Moreover, this doesn’t even take into account technological change during this time. One of things that really struck me when looking through archive collections of Liberal MPs from the early 1980s through to the early 1990s was the way election folders were organised. For the 1983 or 1984 campaigns, folders were a chaotic jumble of candidate aids (talking points) from the federal party, marching orders from the state division, which actually had to run the campaign on the ground, and locally produced advertising material by branch members. By 1993, with the roll out of fax machines, every MP had a daily missive from Campaign Head Quarters telling them what that days lines were, what to be worried about, and little sign-offs of encouragement. And this was accompanied by shell press releases where candidates could insert their name and any electorate specific details and then distribute it to the local press. The result was a uniform message. Research by Ainslie and Peter Van Onslen explored how the internet and secure websites had effected campaigning by the late 2000s, which they found had only increased centralization, but gave politicians the impression of control.

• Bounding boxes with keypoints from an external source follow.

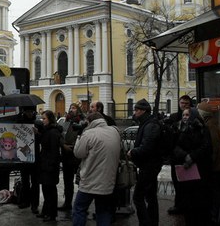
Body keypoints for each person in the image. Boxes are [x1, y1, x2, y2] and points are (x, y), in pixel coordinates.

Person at [72, 112, 121, 226]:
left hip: (89, 181)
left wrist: (80, 135)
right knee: (103, 211)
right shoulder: (115, 131)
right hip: (108, 181)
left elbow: (78, 153)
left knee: (79, 209)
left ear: (90, 122)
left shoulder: (89, 133)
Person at [172, 107, 212, 226]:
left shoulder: (202, 129)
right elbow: (175, 146)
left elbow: (206, 147)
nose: (185, 117)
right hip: (186, 170)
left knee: (199, 202)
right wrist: (185, 156)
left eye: (188, 115)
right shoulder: (179, 128)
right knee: (188, 202)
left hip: (200, 170)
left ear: (194, 116)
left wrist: (192, 156)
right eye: (183, 115)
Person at [127, 98, 162, 226]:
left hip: (149, 166)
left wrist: (133, 152)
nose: (134, 112)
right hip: (149, 165)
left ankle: (146, 222)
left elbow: (147, 146)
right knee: (151, 197)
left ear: (143, 111)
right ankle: (152, 222)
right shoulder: (147, 123)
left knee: (138, 197)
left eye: (136, 110)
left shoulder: (150, 125)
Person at [198, 102, 220, 224]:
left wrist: (210, 164)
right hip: (216, 165)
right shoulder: (210, 123)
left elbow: (214, 147)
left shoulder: (210, 125)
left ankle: (216, 217)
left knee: (215, 193)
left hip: (215, 167)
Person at [166, 95, 192, 215]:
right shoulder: (173, 117)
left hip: (188, 156)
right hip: (175, 156)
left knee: (187, 183)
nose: (184, 105)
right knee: (176, 181)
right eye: (182, 103)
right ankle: (178, 204)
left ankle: (186, 205)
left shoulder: (193, 117)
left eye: (186, 103)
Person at [58, 103, 85, 212]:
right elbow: (60, 135)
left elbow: (85, 137)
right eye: (70, 108)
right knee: (67, 180)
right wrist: (63, 145)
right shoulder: (66, 121)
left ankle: (82, 205)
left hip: (78, 154)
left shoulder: (82, 122)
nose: (71, 110)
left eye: (73, 108)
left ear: (78, 110)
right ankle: (67, 203)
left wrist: (75, 147)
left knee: (82, 180)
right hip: (66, 154)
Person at [36, 110, 62, 222]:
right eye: (42, 118)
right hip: (46, 165)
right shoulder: (47, 131)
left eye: (44, 118)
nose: (42, 120)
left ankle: (52, 214)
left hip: (50, 167)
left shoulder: (53, 132)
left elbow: (54, 151)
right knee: (46, 190)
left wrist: (50, 165)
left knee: (50, 191)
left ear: (50, 119)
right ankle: (46, 211)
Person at [16, 107, 40, 214]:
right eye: (28, 112)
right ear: (24, 112)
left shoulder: (38, 124)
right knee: (25, 181)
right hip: (23, 158)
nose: (30, 114)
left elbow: (43, 138)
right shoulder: (19, 122)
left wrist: (38, 134)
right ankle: (26, 201)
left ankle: (35, 204)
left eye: (31, 112)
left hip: (35, 157)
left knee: (35, 182)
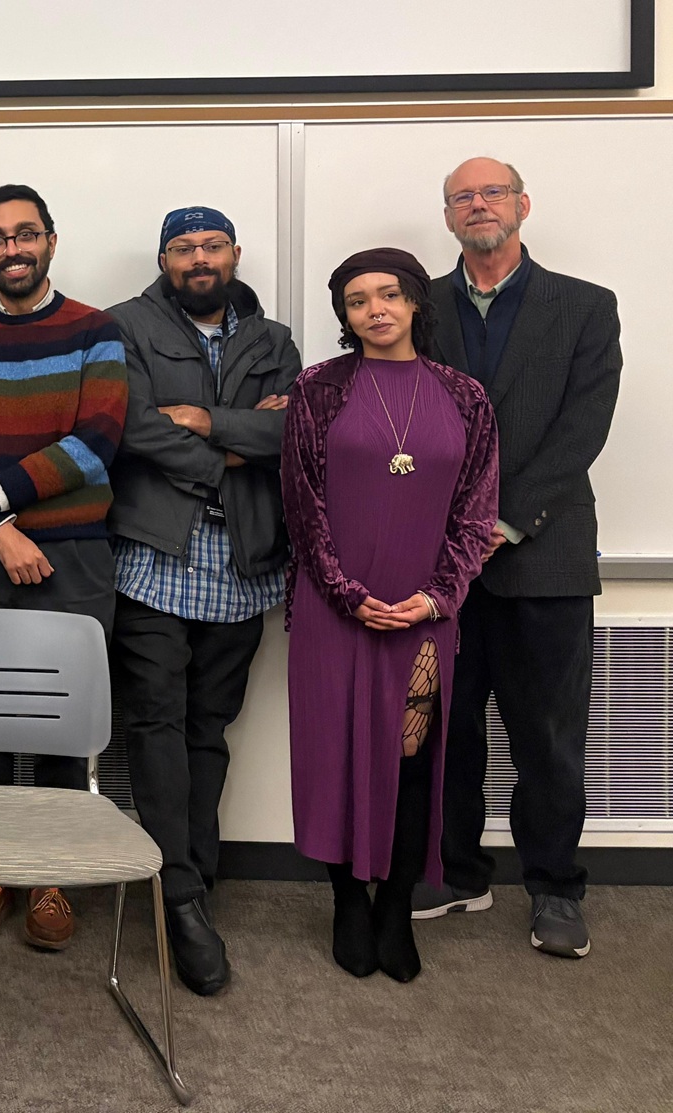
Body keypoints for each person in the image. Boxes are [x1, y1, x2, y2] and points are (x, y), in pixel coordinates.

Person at [419, 158, 622, 960]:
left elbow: (584, 428)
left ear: (522, 205)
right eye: (462, 196)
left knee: (548, 736)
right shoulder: (419, 305)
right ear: (447, 217)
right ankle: (460, 871)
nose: (478, 205)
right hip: (441, 565)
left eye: (492, 192)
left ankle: (555, 887)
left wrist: (503, 520)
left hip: (547, 555)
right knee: (448, 728)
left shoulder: (585, 306)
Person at [0, 184, 127, 950]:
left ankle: (51, 874)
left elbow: (96, 439)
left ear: (50, 240)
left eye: (25, 234)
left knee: (61, 721)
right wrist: (2, 526)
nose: (12, 248)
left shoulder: (95, 331)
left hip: (73, 553)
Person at [284, 248, 498, 982]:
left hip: (422, 616)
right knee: (337, 754)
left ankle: (396, 904)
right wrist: (347, 591)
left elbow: (476, 515)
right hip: (332, 608)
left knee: (410, 765)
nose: (374, 309)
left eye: (389, 295)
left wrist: (437, 596)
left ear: (414, 304)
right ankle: (347, 899)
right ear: (343, 315)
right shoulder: (318, 390)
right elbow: (303, 507)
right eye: (356, 300)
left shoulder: (465, 396)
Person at [104, 207, 300, 994]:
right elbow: (133, 429)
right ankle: (180, 896)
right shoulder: (123, 325)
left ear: (234, 254)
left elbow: (294, 436)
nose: (198, 259)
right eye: (183, 248)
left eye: (211, 245)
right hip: (156, 552)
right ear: (163, 258)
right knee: (153, 718)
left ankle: (192, 877)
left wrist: (213, 421)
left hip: (246, 558)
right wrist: (233, 448)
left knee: (208, 725)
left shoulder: (275, 341)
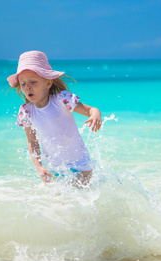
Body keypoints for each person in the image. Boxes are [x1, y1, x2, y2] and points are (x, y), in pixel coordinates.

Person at [7, 51, 102, 186]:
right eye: (23, 83)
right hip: (55, 169)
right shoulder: (26, 111)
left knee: (80, 201)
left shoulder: (62, 99)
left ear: (48, 83)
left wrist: (95, 115)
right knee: (59, 204)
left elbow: (91, 110)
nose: (27, 87)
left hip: (81, 166)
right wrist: (39, 167)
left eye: (33, 82)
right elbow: (32, 142)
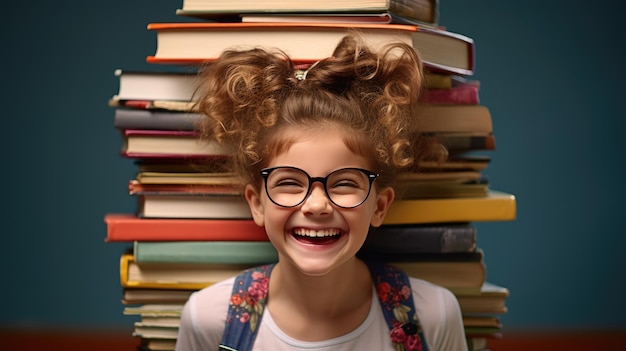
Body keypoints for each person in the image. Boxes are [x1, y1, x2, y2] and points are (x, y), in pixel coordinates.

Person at [175, 32, 468, 351]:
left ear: (380, 206)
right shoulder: (209, 320)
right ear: (257, 203)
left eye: (344, 183)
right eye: (288, 182)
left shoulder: (432, 316)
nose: (317, 205)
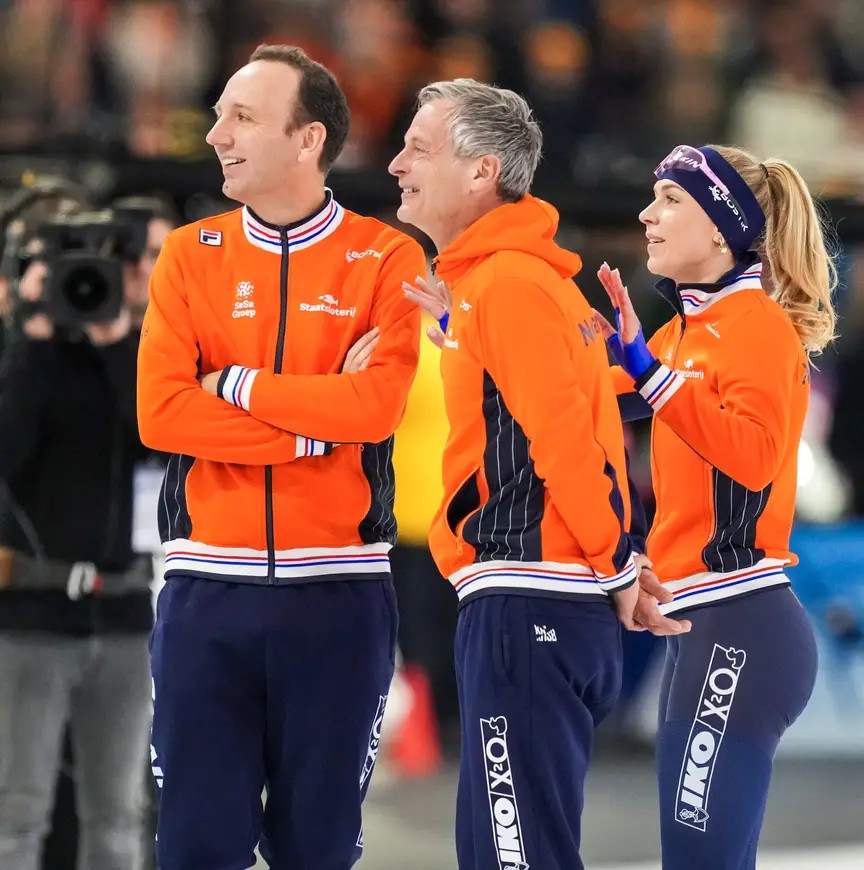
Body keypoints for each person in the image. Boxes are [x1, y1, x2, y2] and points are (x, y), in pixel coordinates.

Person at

Between party discipline, party structures , MPs own ambitions and the way media currently reports on politics, we can see why there is a strong incentive for politicians stay on message. And it’s not just because what they say might be unpopular with the voters.
This, of course, has implications for the quality of our overall public debate and public policy. If debate is discouraged, especially in public where it naturally must be more rigorous, our politicians are progressively de-skilling. If they can’t have vigorous internal debates without it being seen as division within the party, when will new MPs cut their teeth? For example, in the 1980 and 1990s, it was not uncommon to hear arguments that Labor’s factional structure promoted debate and debating skills, which the Liberal Party lacked. With the decline of Labor’s factional system, both parties seem to be struggling to provide their MPs with opportunities to safely play with ideas.
Talking about ‘narratives’ etc is actually just talking about the symptoms. Moreover, its largely a discussion about tactics and strategy, and if the last decade has shown us anything, it breeds cynicism.
Will it go on forever?
Well, I’m an optimist about Australian politics (call me crazy). I think many of the fundamentals of our political infrastructure remain strong. Most of our politicians, and many interest groups recognize we do actually have problems after our long boom. As these problems become increasingly obvious to voters, the incentive in electoral politics to ‘manage’ the good times should shift towards those politicians with policy solutions and the skills to prosecute them. Moreover, with the rise of social media, and in an age where authenticity is currency, it seems unrealistic to think that backbenchers will meekly stay on message into the future. In fact the last few years have demonstrated backbenchers willingness to assert themselves.
Perhaps these are our years of gauche adolescence, as we adapt to our digitally mediated conversations about politics?
I may be hopelessly optimistic, but then, for all our sakes, I hope I’m not wrong.